Because the price of goods leaving British factories rose at a record rate in April, according to today’s release from the Office of National Statistics (ONS), as food and energy costs rocketed. Whilst the latter news will come as no surprise to anyone who has recently had the misfortune to refuel the car or visit the supermarket, these soaring expenses are now finding their way into the official numbers. Factory output prices rose by 1.4% during April, more than twice as fast as expected, driving the annual rate up to 7.5%, the highest since the stats were first compiled by the ONS in 1986.
Even more alarming numerically was the other side of the equation. The cost of raw materials also rose by record amounts, climbing 2.6% month-on-month and an eye watering 23.3% year-on-year, also a country mile ahead of consensus forecasts. Again these were record rises, and alarmingly redolent of the 1970s.
Those of us who can (just) remember the days of such hyperinflation may have thought it had been banished for ever. And in fairness it’s unlikely that we will see a repetition even now, because manufacturing plays such a relatively small role in the UK economy these days.
But danger signs are clearly there. Normally, inflation ‘doves’ love to point to the ‘core’ level of price increases, which excludes food, drink, tobacco and petrol, as this has tended to rise at a much more restrained pace. Yet on this occasion, the doves were in for a big shock. Core output prices advanced a much higher-than-expected 1% over the month to an annualised 4.6%, suggesting that more expensive energy and food aren’t the only reason for the price leaps.
And not to be outshone, the corporate sector weighed in with even more pain. Britain’s biggest energy supplier Centrica, announced it may raise household natural gas and power prices for the second time this year after complaining about “stubbornly high” fuel costs, and suggesting that further industry increases are inevitable.

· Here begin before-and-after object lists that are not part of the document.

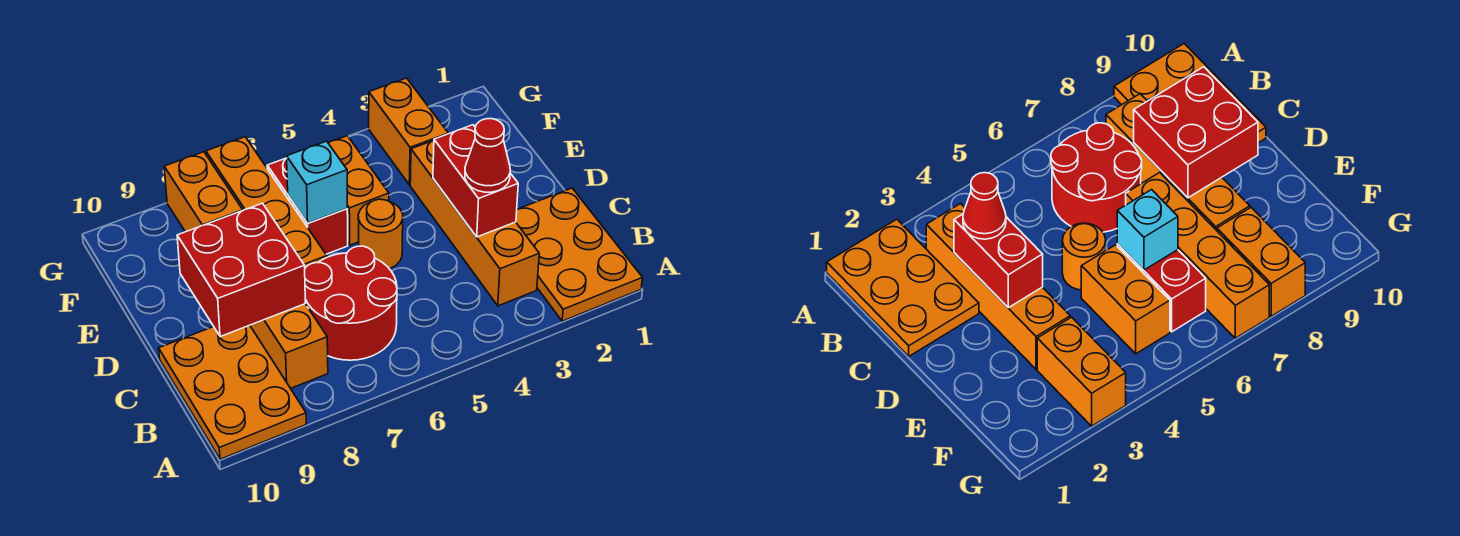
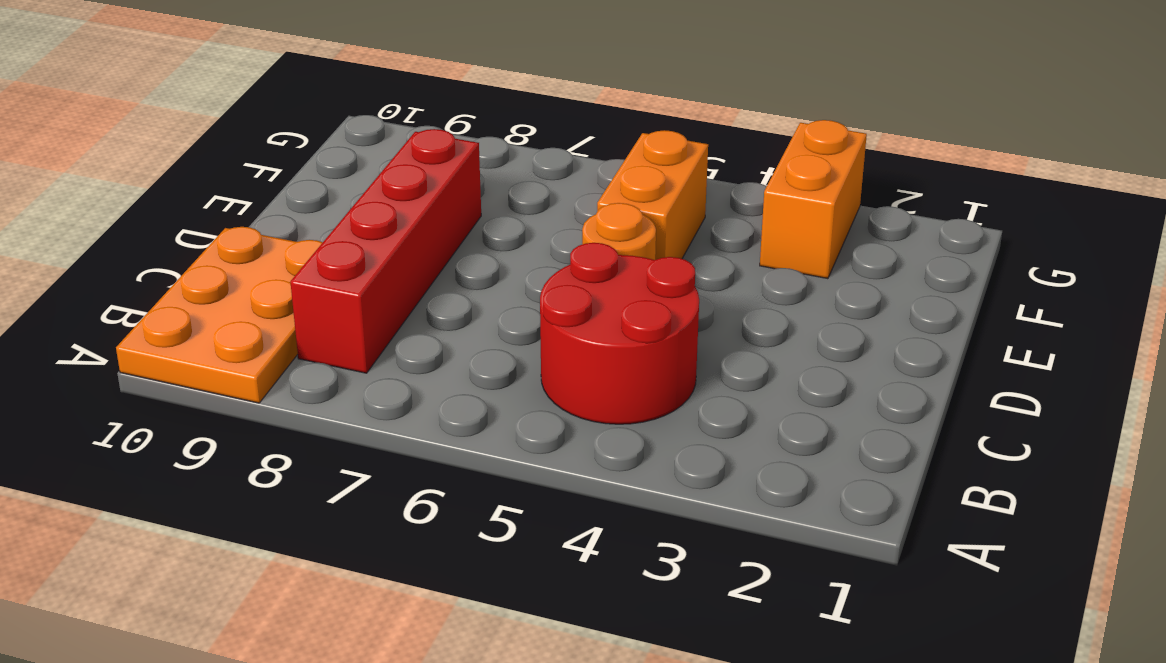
red 2x2 round brick [540,243,699,424] -> red 2x2 round brick moved to [305,246,397,360]
red 1x4 brick [290,129,481,373] -> orange 1x4 brick [250,304,328,388]
none -> orange 2x3 plate [516,188,642,321]
none -> orange 1x4 brick [410,140,539,306]
none -> orange 1x4 brick [206,137,327,268]

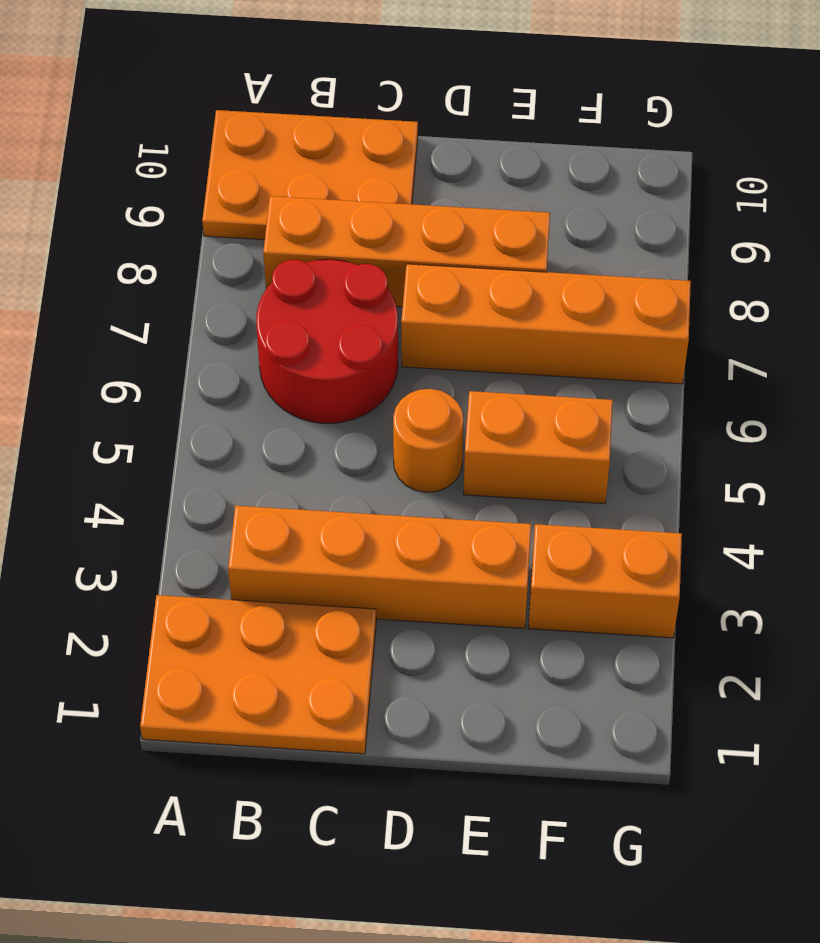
none -> red 1x2 brick [267,158,348,254]
none -> orange 1x2 brick [164,152,243,232]
none -> red 1x2 brick [433,125,518,237]

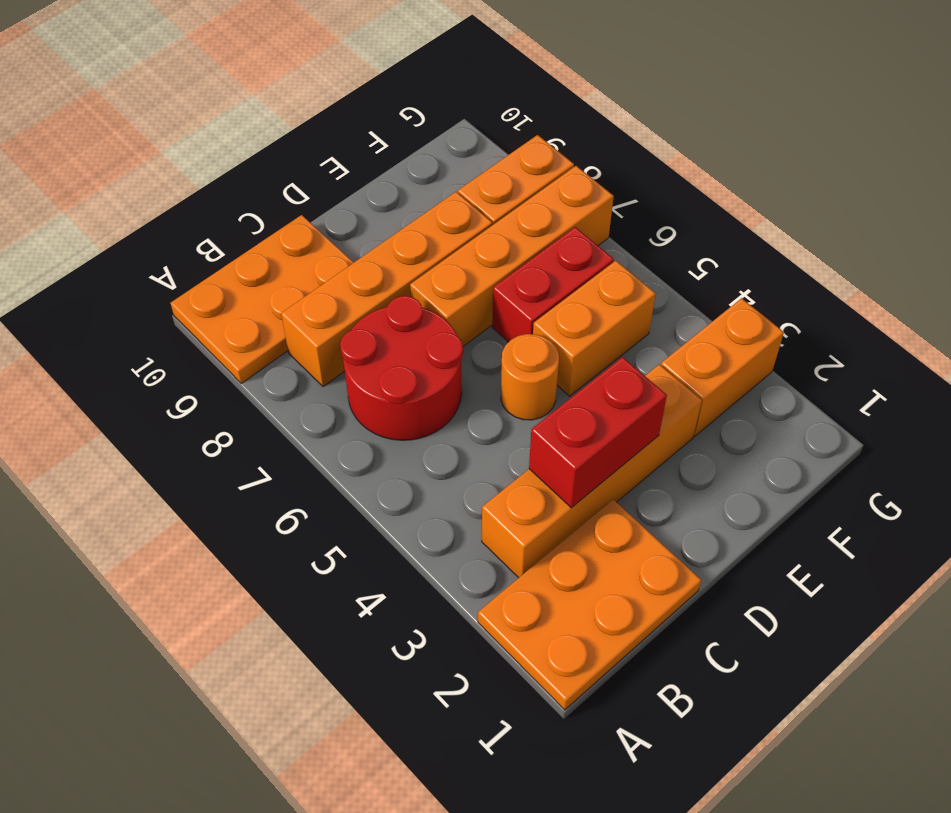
none -> red 2x2 brick [177,203,305,337]
none -> cyan 1x1 brick [287,141,347,223]
none -> red 1x1 cone [465,119,510,192]

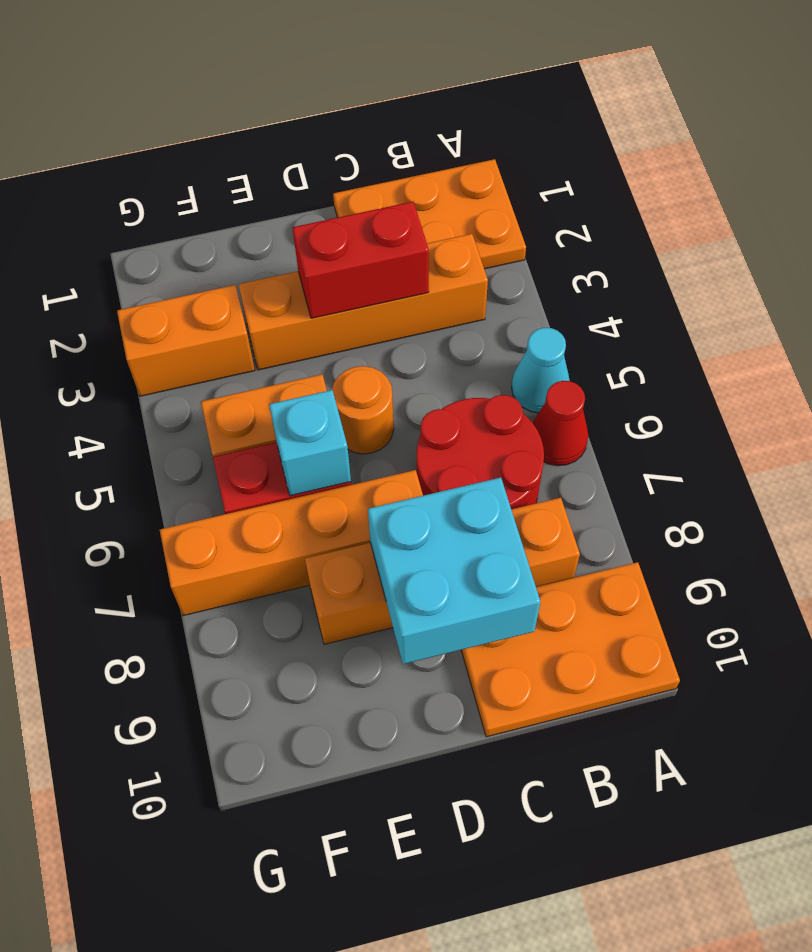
cyan 1x1 cone [512,328,570,413] -> none
red 1x1 cone [532,381,588,466] -> red 1x1 cone moved to [465,119,510,192]
cyan 2x2 brick [368,478,541,664] -> red 2x2 brick [177,203,305,337]
none -> orange 1x2 brick [164,152,243,232]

Clearly the MPC needs to be on full alert. Further near-term interest rate cuts look like they’ve just gone off the menu, certainly in the opinion of several commentators.
'The April producer price data are truly horrible and very worrying indeed for the Bank of England”, says Howard Archer of economic consultancy Global Insight, “raising serious questions as to whether interest rates will be cut from 5% to 4.75% in June despite current signs that the economic downturn may be deepening and widening.'
Capital Economics’ Paul Dales said that while the end-customer may largely sidestep the producer price hikes, 'the consumer slowdown will mean that retailers will be forced to absorb the bulk of these cost increases in their margins. Nonetheless, this data will maintain the MPC’s reluctance to cut interest rates any faster.'
On cue, Scotland’s largest dairyman Robert Wiseman, a supplier to both Tesco and Sainsbury’s, confirmed today that profits were being hit by the company’s inability to pass on to customers the rising cost of both milk and transport.

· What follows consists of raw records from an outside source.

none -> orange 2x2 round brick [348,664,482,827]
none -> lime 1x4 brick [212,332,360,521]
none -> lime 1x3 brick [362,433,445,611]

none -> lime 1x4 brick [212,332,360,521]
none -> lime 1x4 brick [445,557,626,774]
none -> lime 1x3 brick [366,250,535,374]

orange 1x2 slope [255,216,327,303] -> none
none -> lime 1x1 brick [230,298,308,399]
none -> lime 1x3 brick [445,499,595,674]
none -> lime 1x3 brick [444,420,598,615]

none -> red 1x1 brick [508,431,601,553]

Of course, the slump in sterling against the euro has been a major factor in lifting import bills. And there was no let up here, with today’s trade figures showing that March imported goods prices leapt by 1.9%, lifting the annualized rate to 10.3%. First quarter import prices for goods excluding oil and erratic items were up by 5.8% year-on-year - the biggest quarterly gain since 1995.
At least the pound rose on the news
Consumer Price Inflation (CPI) is due tomorrow, with the markets looking for slight increase to an annual rate of 2.6%, up from 2.5% in March and compared with the official target of 2%. Then on Wednesday, we’ll hear the thoughts of Governor Mervyn King in the Bank’s quarterly inflation report. It’s probably pie in the sky to expect some last minute rewriting to take account of today’s appalling data - but one can but hope.